_Exercise description_.
Reproduce the passage of the Sai Sharan profile below from "P. Sai Sharan is" up to and including "Aradhana in Thiruvaiyaru.", word for word.
── Document section
- Born: P. Sai Sharan 16 October 1992 (age 33)
- Genres: Playback singing & Carnatic music
- Occupation: Musician
- Instrument: Vocalist
- Years active: 2011-present
- Label: Noizbloc

= Saisharan =

P. Sai Sharan is a Carnatic musician and Indian playback singer from Chennai, Tamil Nadu. He rose to prominence after winning Airtel Super Singer 3. He was previously a top 4 finalist in the debut season of the junior version of the show, Airtel Super Singer Junior.

== Early life ==
Saisharan started his music journey by giving his first Carnatic music concert at the age of 8 at the Thyagaraja Aradhana in Thiruvaiyaru.

== Television ==

| Year | Name of television show | Role | Network |
|---|---|---|---|
| 2024 | Super Singer Season 10 | Co-singer with contestant | Star Vijay |

== Career ==

===Television works===
Saicharan competed in a number of reality TV singing competitions. He initially entered the finals of the debut season of Vijay TV's Airtel Super Singer Junior. He subsequently appeared as a member of the "Tiruchi Thimingalangal" team led by playback singer Srilekha Parthasarathy in the debut season of Sun TV's Sangeetha Mahayuddham, in which he and his team were crowned the runner up at the grand finale.
────
── Extracted records
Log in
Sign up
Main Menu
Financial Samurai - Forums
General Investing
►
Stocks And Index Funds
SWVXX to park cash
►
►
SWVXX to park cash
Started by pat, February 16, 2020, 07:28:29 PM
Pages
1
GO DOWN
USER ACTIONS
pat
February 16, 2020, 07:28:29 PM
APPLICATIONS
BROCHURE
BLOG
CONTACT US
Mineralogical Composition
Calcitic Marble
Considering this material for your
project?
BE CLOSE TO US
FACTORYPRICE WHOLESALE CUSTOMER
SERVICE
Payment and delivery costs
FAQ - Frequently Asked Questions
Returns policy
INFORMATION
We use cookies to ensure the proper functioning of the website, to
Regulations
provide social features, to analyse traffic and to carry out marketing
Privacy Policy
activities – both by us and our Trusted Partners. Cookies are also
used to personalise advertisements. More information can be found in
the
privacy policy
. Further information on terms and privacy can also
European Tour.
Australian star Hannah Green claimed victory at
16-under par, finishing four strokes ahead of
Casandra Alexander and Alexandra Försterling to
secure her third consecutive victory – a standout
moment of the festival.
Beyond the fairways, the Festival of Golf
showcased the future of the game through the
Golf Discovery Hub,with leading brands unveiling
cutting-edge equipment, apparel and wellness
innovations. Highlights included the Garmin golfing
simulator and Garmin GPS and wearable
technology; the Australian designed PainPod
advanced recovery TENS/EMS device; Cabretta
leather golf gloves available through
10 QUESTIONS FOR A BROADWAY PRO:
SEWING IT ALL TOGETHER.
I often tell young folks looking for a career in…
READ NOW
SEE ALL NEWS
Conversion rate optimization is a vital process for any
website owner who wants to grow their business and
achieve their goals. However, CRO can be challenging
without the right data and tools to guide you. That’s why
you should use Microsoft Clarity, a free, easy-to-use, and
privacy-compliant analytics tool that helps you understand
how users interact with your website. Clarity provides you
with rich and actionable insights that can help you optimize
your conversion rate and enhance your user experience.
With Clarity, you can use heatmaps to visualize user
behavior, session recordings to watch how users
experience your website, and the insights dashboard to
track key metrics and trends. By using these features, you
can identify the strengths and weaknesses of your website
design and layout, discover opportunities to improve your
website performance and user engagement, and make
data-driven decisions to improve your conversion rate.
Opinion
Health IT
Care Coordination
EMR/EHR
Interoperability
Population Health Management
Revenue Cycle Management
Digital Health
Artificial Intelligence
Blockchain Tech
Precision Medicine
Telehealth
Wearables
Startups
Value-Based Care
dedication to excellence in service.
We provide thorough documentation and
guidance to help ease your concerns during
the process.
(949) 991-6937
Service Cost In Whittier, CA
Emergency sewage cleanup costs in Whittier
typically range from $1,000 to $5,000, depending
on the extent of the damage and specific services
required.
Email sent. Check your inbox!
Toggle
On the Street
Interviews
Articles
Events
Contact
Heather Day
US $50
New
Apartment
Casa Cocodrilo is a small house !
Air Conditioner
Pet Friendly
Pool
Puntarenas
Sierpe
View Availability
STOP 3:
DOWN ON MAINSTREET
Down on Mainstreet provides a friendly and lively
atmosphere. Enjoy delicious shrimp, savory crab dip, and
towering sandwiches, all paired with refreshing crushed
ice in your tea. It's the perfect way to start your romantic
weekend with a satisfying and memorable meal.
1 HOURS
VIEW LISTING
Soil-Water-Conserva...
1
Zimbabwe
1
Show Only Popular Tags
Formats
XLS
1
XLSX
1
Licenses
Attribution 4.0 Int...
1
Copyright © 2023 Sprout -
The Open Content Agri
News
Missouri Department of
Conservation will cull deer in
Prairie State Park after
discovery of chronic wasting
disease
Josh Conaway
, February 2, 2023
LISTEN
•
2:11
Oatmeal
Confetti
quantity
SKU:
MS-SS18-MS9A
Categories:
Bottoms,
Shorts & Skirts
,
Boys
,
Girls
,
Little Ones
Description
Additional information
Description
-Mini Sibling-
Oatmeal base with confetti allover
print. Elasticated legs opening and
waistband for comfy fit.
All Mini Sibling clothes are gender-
────
_Result of the exercise_.
P. Sai Sharan is a Carnatic musician and Indian playback singer from Chennai, Tamil Nadu. He rose to prominence after winning Airtel Super Singer 3. He was previously a top 4 finalist in the debut season of the junior version of the show, Airtel Super Singer Junior.

== Early life ==
Saisharan started his music journey by giving his first Carnatic music concert at the age of 8 at the Thyagaraja Aradhana in Thiruvaiyaru.